Au départ, il a été question d’un « centre de déradicalisation », qui est une appellation polémique. Aujourd’hui, il est question d’un « centre de prévention, d’insertion et de citoyenneté », ou de prévention de la radicalisation. Les élus locaux qui se sont mobilisés autour de Pontourny ont insisté pour qu’on n’y accueille pas d’individus ayant fait l’objet d’une condamnation pour des faits liés à la radicalisation. L’idée étant de rassurer le voisinage du centre, et de calmer les peurs qui ont pu s’exprimer. Même si ces peurs semblent irrationnelles, l’ouverture de centres éducatifs, de prisons, etc. provoquent toujours une levée de boucliers des riverains.
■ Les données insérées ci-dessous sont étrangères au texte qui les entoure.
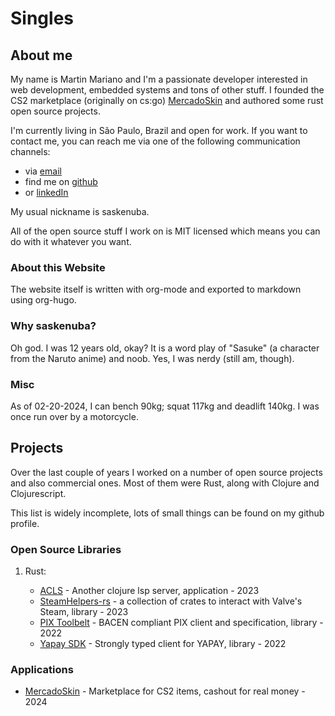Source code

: #+HUGO_BASE_DIR: .
#+HUGO_SECTION: .
#+HUGO_WEIGHT: auto

* Singles

** About me
:PROPERTIES: 
:EXPORT_HUGO_CUSTOM_FRONT_MATTER: :resume-path /static/resume.pdf
:EXPORT_FILE_NAME: about-me
:END:

My name is Martin Mariano and I'm a passionate developer interested in
web development, embedded systems and tons of other stuff. I founded
the CS2 marketplace (originally on cs:go)
[[https://mercadoskin.com][MercadoSkin]] and authored some rust open
source projects.

I'm currently living in São Paulo, Brazil and open for work. If you
want to contact me, you can reach me via one of the following
communication channels:

    - via [[mailto:contato@martinmariano.com][email]]
    - find me on [[https://github.com/saskenuba][github]]
    - or [[https://www.linkedin.com/in/martinmariano][linkedIn]]

My usual nickname is saskenuba.

All of the open source stuff I work on is MIT licensed which means you
can do with it whatever you want.

*** About this Website

The website itself is written with org-mode and exported to markdown
using org-hugo.

*** Why saskenuba?

Oh god. I was 12 years old, okay? It is a word play of "Sasuke" (a
character from the Naruto anime) and noob. Yes, I was nerdy (still am,
though).

*** Misc

As of 02-20-2024, I can bench 90kg; squat 117kg and deadlift 140kg. I
was once run over by a motorcycle.


** Projects
:PROPERTIES:
:EXPORT_FILE_NAME: projects
:END:

Over the last couple of years I worked on a number of open source
projects and also commercial ones. Most of them were Rust, along with
Clojure and Clojurescript.

This list is widely incomplete, lots of small things can be found on
my github profile.

*** Open Source Libraries

**** Rust:

- [[https://github.com/saskenuba/acls#?][ACLS]] - Another clojure lsp
  server, application - 2023
- [[https://github.com/saskenuba/SteamHelper-rs][SteamHelpers-rs]] - a
  collection of crates to interact with Valve's Steam, library - 2023
- [[https://github.com/saskenuba/pix-toolbelt][PIX Toolbelt]] - BACEN
  compliant PIX client and specification, library - 2022
- [[https://github.com/saskenuba/yapay-sdk-rust][Yapay SDK]] -
  Strongly typed client for YAPAY, library - 2022

*** Applications

- [[https://mercadoskin.com][MercadoSkin]] - Marketplace for CS2
  items, cashout for real money - 2024

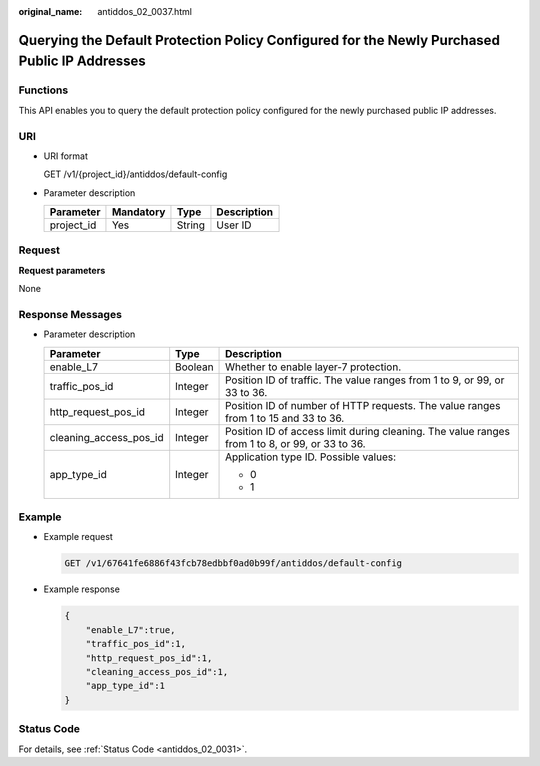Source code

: :original_name: antiddos_02_0037.html

.. _antiddos_02_0037:

Querying the Default Protection Policy Configured for the Newly Purchased Public IP Addresses
=============================================================================================

Functions
---------

This API enables you to query the default protection policy configured for the newly purchased public IP addresses.

URI
---

-  URI format

   GET /v1/{project_id}/antiddos/default-config

-  Parameter description

   ========== ========= ====== ===========
   Parameter  Mandatory Type   Description
   ========== ========= ====== ===========
   project_id Yes       String User ID
   ========== ========= ====== ===========

Request
-------

**Request parameters**

None

Response Messages
-----------------

-  Parameter description

   +------------------------+-----------------------+------------------------------------------------------------------------------------------------+
   | Parameter              | Type                  | Description                                                                                    |
   +========================+=======================+================================================================================================+
   | enable_L7              | Boolean               | Whether to enable layer-7 protection.                                                          |
   +------------------------+-----------------------+------------------------------------------------------------------------------------------------+
   | traffic_pos_id         | Integer               | Position ID of traffic. The value ranges from 1 to 9, or 99, or 33 to 36.                      |
   +------------------------+-----------------------+------------------------------------------------------------------------------------------------+
   | http_request_pos_id    | Integer               | Position ID of number of HTTP requests. The value ranges from 1 to 15 and 33 to 36.            |
   +------------------------+-----------------------+------------------------------------------------------------------------------------------------+
   | cleaning_access_pos_id | Integer               | Position ID of access limit during cleaning. The value ranges from 1 to 8, or 99, or 33 to 36. |
   +------------------------+-----------------------+------------------------------------------------------------------------------------------------+
   | app_type_id            | Integer               | Application type ID. Possible values:                                                          |
   |                        |                       |                                                                                                |
   |                        |                       | -  0                                                                                           |
   |                        |                       | -  1                                                                                           |
   +------------------------+-----------------------+------------------------------------------------------------------------------------------------+

Example
-------

-  Example request

   .. code-block:: text

      GET /v1/67641fe6886f43fcb78edbbf0ad0b99f/antiddos/default-config

-  Example response

   .. code-block::

      {
          "enable_L7":true,
          "traffic_pos_id":1,
          "http_request_pos_id":1,
          "cleaning_access_pos_id":1,
          "app_type_id":1
      }

Status Code
-----------

For details, see :ref:`Status Code <antiddos_02_0031>`.
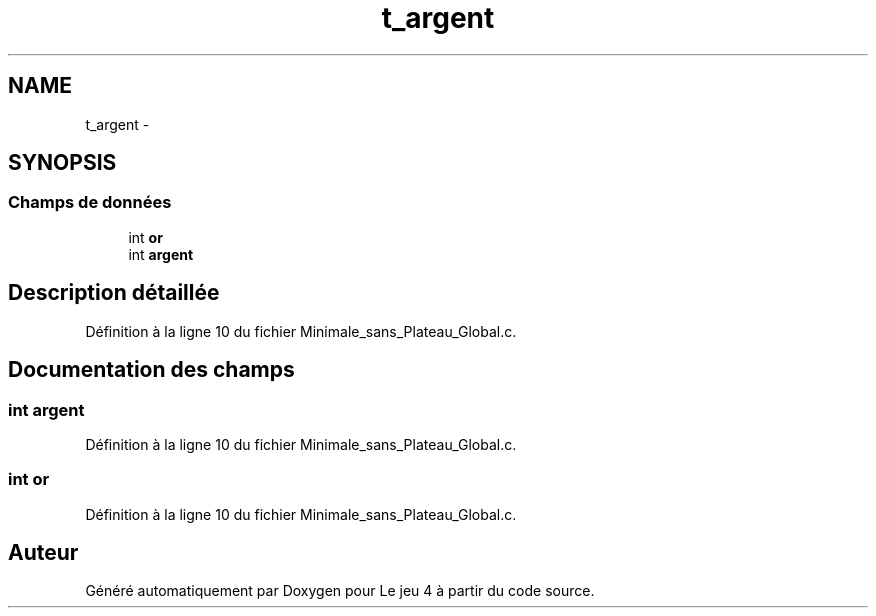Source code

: .TH "t_argent" 3 "Mercredi Janvier 7 2015" "Version v1.1 Ncurses" "Le jeu 4" \" -*- nroff -*-
.ad l
.nh
.SH NAME
t_argent \- 
.SH SYNOPSIS
.br
.PP
.SS "Champs de données"

.in +1c
.ti -1c
.RI "int \fBor\fP"
.br
.ti -1c
.RI "int \fBargent\fP"
.br
.in -1c
.SH "Description détaillée"
.PP 
Définition à la ligne 10 du fichier Minimale_sans_Plateau_Global\&.c\&.
.SH "Documentation des champs"
.PP 
.SS "int argent"

.PP
Définition à la ligne 10 du fichier Minimale_sans_Plateau_Global\&.c\&.
.SS "int or"

.PP
Définition à la ligne 10 du fichier Minimale_sans_Plateau_Global\&.c\&.

.SH "Auteur"
.PP 
Généré automatiquement par Doxygen pour Le jeu 4 à partir du code source\&.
Et vu les événements de cet été, je comprends qu’il y ait des questionnements.

Quel regard portez-vous sur les missions qui vont vous être confiées au sein de ce nouvel établissement ?

Je ne sais pas encore comment tout cela est pensé au niveau du gouvernement, mais à titre personnel je rejoins l’idée qu’il faut faire quelque chose pour les jeunes qui se radicalisent. Il s’agira de jeunes majeurs volontaires. En tous cas, il ne s’agira pas d’individus revenant de Syrie et qui seraient sous le coup d’une mesure judiciaire pour faits en lien avec la radicalisation. Les jeunes qui vont arriver à Beaumont-en-Véron ne savent pas ce qu’ils vont y trouver. On fait le pari d’une rencontre. Ils sont engagés dans un processus mortifère ; nous, notre pari, c’est de faire en sorte qu’ils rencontrent une autre structure, d’autres personnes qui pourront peut-être les orienter, les engager dans une autre voie. Tout est à construire, mais en tant qu’éducateur, je n’ai pas le sentiment que cela soit très différent des missions que l’on peut mener auprès d’autres jeunes en manque de repères.

Peut-être que ces jeunes ne seront pas vraiment volontaires, qu’ils viendront là poussés par leur famille, ou pour éviter d’autres mesures. Mais c’est un levier comme un autre, et dans nos boulots on voit souvent des gens intégrer des dispositifs par défaut, ou un peu par contrainte. Ce qui peut faire changer les choses, pour la population que l’on va accueillir comme avec d’autres, c’est la rencontre. On peut faire ce pari-là.

Je ne sais pas si c’est bien l’idée des gens qui ont pensé ce projet-là, mais c’est ce qui me fait penser qu’il y a des possibles. Nous faisons face à une population en errance, que les rabatteurs islamistes parviennent très bien à toucher, en exploitant leurs difficultés. Peut-être pouvons nous, nous aussi, les toucher à notre façon, pour les inviter à pencher du côté de la vie. Il faut y croire. Nous aussi, nous avons des choses à proposer. J’espère qu’on ne nous demandera pas d’adopter une approche comportementaliste [3], avec une logique de contre-embrigadement ou de lavage de cerveau. Dans de telles conditions, je ne pourrais pas rester. Je crois à la possibilité d’offrir à ces jeunes le choix d’une autre voie, dans le cadre d’une rencontre humaine.

Crédit photo : Xavier Frison/Marianne



Notes

[1La protection de l’enfance relève des conseils départementaux. A Paris, le Conseil de Paris possède à la fois les attributions d’un conseil municipal et celles d’un conseil départemental.

[2A propos des tests osseux, lire Mineurs isolés. Les tests osseux feront la loi.

[3Le comportementalisme est une approche psychologique qui consiste à se concentrer sur le comportement observable déterminé par l’environnement et l’histoire des interactions de l’individu avec son milieu.